Os dados revelam características importantes das vítimas. Entre 2015 e 2026, 37,7% das mortes por atropelamento envolveram idosos com 60 anos ou mais. Alarmantemente, 68,6% das vítimas morreram no local do acidente, indicativo de impactos de alta energia sem possibilidade de intervenção hospitalar. Entre os falecidos, 71,3% eram do sexo masculino.

Velocidade e distração: os vilões do trânsito

Além do desenho das vias, velocidade e distração ao volante são os principais fatores comportamentais que contribuem para a gravidade dos atropelamentos. Guimarães enfatiza que a velocidade interfere nos três momentos de um acidente: contribui para que aconteça, para sua gravidade e para o estado final das vítimas.

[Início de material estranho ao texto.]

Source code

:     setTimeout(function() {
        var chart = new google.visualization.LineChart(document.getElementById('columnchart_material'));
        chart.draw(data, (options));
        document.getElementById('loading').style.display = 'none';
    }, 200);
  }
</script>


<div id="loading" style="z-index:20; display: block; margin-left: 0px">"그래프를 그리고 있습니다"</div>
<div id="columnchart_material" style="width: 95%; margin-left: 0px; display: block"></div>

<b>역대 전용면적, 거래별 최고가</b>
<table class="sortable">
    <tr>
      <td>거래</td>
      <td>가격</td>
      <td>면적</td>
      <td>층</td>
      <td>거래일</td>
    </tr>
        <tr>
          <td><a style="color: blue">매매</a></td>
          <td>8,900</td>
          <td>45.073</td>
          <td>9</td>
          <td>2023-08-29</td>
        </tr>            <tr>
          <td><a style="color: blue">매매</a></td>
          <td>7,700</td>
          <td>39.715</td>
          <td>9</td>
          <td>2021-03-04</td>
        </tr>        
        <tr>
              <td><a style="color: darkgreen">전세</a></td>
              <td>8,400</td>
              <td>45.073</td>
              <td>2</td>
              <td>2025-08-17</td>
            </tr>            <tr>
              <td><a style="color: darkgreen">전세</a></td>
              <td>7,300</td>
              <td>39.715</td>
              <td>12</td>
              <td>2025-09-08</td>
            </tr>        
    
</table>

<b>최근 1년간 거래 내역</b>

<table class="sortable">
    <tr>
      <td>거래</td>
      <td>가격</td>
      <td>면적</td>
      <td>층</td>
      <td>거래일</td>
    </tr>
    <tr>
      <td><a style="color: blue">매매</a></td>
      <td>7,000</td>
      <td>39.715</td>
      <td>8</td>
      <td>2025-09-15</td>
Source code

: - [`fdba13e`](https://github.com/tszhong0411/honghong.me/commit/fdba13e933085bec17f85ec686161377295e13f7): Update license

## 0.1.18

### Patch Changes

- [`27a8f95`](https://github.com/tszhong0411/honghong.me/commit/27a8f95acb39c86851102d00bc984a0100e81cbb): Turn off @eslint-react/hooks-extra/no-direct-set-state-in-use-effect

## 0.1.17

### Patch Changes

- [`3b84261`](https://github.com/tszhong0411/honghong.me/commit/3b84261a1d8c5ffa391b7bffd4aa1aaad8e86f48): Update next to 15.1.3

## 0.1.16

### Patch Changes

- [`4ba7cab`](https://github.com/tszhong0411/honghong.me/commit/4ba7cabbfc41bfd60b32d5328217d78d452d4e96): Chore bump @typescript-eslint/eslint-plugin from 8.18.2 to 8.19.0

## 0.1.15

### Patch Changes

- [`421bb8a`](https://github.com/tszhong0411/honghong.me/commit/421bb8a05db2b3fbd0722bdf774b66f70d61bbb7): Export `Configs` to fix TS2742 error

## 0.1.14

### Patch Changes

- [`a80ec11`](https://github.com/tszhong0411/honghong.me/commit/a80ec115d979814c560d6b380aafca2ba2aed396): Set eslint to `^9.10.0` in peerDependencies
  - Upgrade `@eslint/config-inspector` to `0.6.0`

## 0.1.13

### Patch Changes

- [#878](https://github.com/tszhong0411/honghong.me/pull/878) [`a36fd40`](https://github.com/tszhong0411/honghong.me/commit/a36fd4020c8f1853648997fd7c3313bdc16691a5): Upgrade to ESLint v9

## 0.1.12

A diferença é crucial: um pedestre atropelado a 30 km/h tem alta chance de sobreviver. A 60 ou 70 km/h, essa chance praticamente desaparece. Pesquisa da plataforma Life360, que analisou mais de 3,47 bilhões de viagens no Brasil entre março de 2025 e março de 2026, indica que 97% dos motoristas são impactados por alguma forma de distração ao volante.

A geração Z e o risco digital

A relação dos jovens com a direção está fortemente atravessada por múltiplas fontes de distração, especialmente digitais. Entre os motoristas da geração Z, 67% admitem enviar mensagens enquanto dirigem, e a taxa de acidentes nessa faixa etária é quase seis vezes maior que entre condutores mais experientes. Comportamentos comuns incluem conversar com passageiros (89%), buscar músicas ou podcasts (86%) e comer ou beber enquanto dirige (55%).

Um padrão importante emerge dos dados: acidentes de trânsito são 57% mais frequentes aos domingos comparado aos dias úteis, enquanto índices de velocidade mais que dobraram nesse período.

Soluções simples e viáveis para salvar vidas

Especialistas apontam intervenções prioritárias para reduzir mortes. Reduzir o espaçamento entre faixas de pedestres para até 100 metros em avenidas é um dos principais pontos. Lemos também cita ampliação de calçadas nas esquinas, diminuição do raio de conversão de veículos e revisão da programação semafórica. Muitas dessas medidas são simples e de baixo custo, mas dependem de decisão política.

Lemos propõe mudança na abordagem: em vez de perguntarem apenas quem errou, as cidades precisam perguntar por que esse erro virou morte. O princípio de um Sistema Seguro reconhece que pessoas erram, mas esses erros não podem custar a vida.

O que a prefeitura está fazendo

A Prefeitura de São Paulo, por meio da Companhia de Engenharia de Tráfego (CET), informou que tem adotado medidas voltadas à segurança de pedestres. As ações incluem criação de Áreas Calmas com velocidade máxima de 30 km/h, Rotas Escolares Seguras, redução do limite de 50 para 40 km/h em 24 vias e implantação de mais de dez mil novas faixas de pedestres. A gestão também implementou travessias elevadas em locais estratégicos, aumento do tempo de travessia semafórica e o Programa Operacional de Segurança para vias com maior índice de acidentes.